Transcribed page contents
[Start of Attachment]

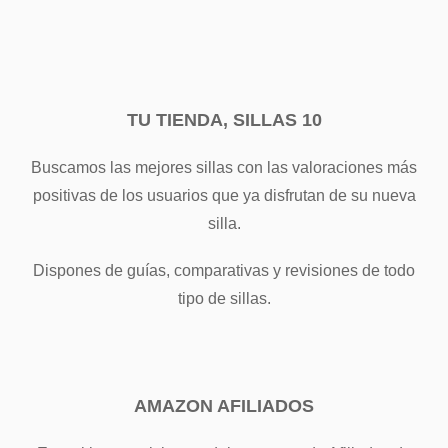
TU TIENDA, SILLAS 10
Buscamos las mejores sillas con las valoraciones más
positivas de los usuarios que ya disfrutan de su nueva
silla.
Dispones de guías, comparativas y revisiones de todo
tipo de sillas.
AMAZON AFILIADOS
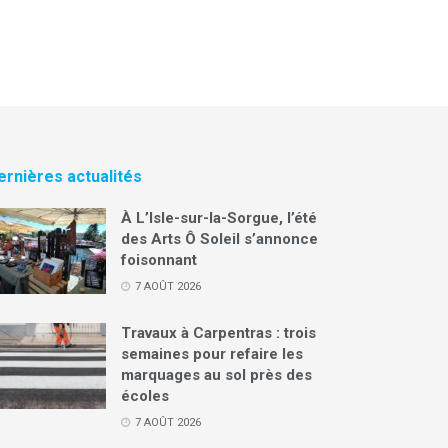
ernières actualités
À L’Isle-sur-la-Sorgue, l’été
des Arts Ô Soleil s’annonce
foisonnant
7 AOÛT 2026
Travaux à Carpentras : trois
semaines pour refaire les
marquages au sol près des
écoles
7 AOÛT 2026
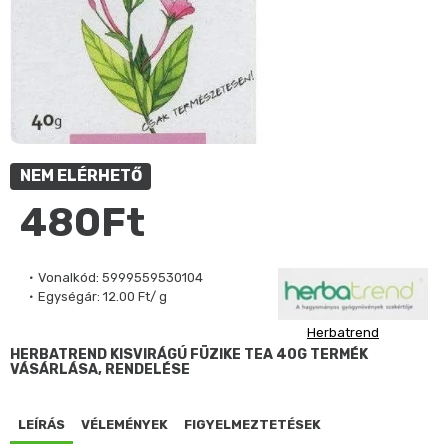
NEM ELÉRHETŐ
480Ft
Vonalkód:
5999559530104
Egységár:
12.00 Ft/ g
Herbatrend
HERBATREND KISVIRÁGÚ FÜZIKE TEA 40G TERMÉK
VÁSÁRLÁSA, RENDELÉSE
LEÍRÁS
VÉLEMÉNYEK
FIGYELMEZTETÉSEK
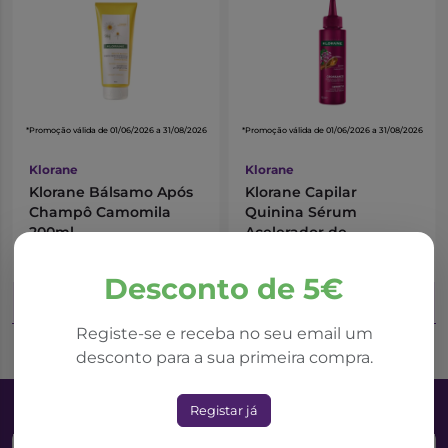
*Promoção válida de 01/06/2026 a 31/08/2026
*Promoção válida de 01/06/2026 a 31/08/2026
Klorane
Klorane
Klorane Bálsamo Após
Klorane Capilar
Champô Camomila
Quinina Sérum
200ml
Acelerador de
Crescimento Intenso
11,64€
35,91€
15,52€
47,88€
100ml
Desconto de 5€
Adicionar ao Carrinho
Adicionar ao Carrinho
Registe-se e receba no seu email um
desconto para a sua primeira compra.
Registar já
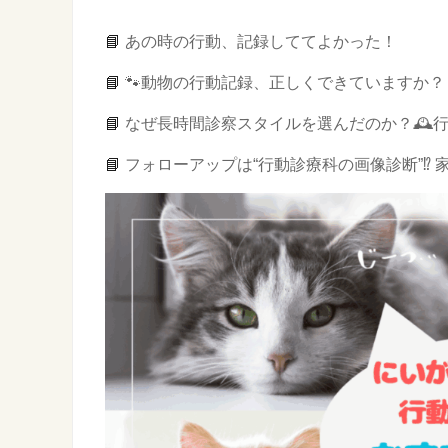
📘
あの時の行動、記録しててよかった！
📘
🐾動物の行動記録、正しくできていますか？
📘
なぜ長時間診察スタイルを選んだのか？🕰️
📘
フォローアップは“行動診療科の画像診断”⁉️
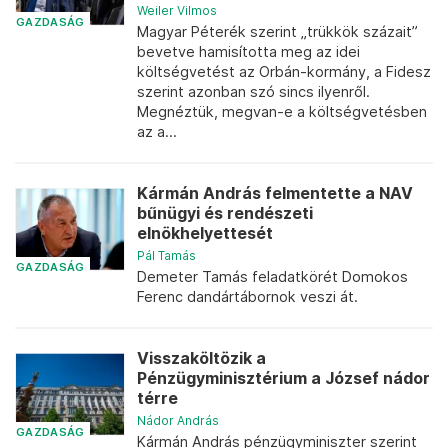
Weiler Vilmos
GAZDASÁG
Magyar Péterék szerint „trükkök százait”
bevetve hamisította meg az idei
költségvetést az Orbán-kormány, a Fidesz
szerint azonban szó sincs ilyenről.
Megnéztük, megvan-e a költségvetésben
az a...
Kármán András felmentette a NAV
bűnügyi és rendészeti
elnökhelyettesét
Pál Tamás
GAZDASÁG
Demeter Tamás feladatkörét Domokos
Ferenc dandártábornok veszi át.
Visszaköltözik a
Pénzügyminisztérium a József nádor
térre
Nádor András
GAZDASÁG
Kármán András pénzügyminiszter szerint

[End of Attachment]

WORK REQUEST: Return only the number of lines in the entries above that contain the word "szerint".

EXPECTED OUTPUT: 3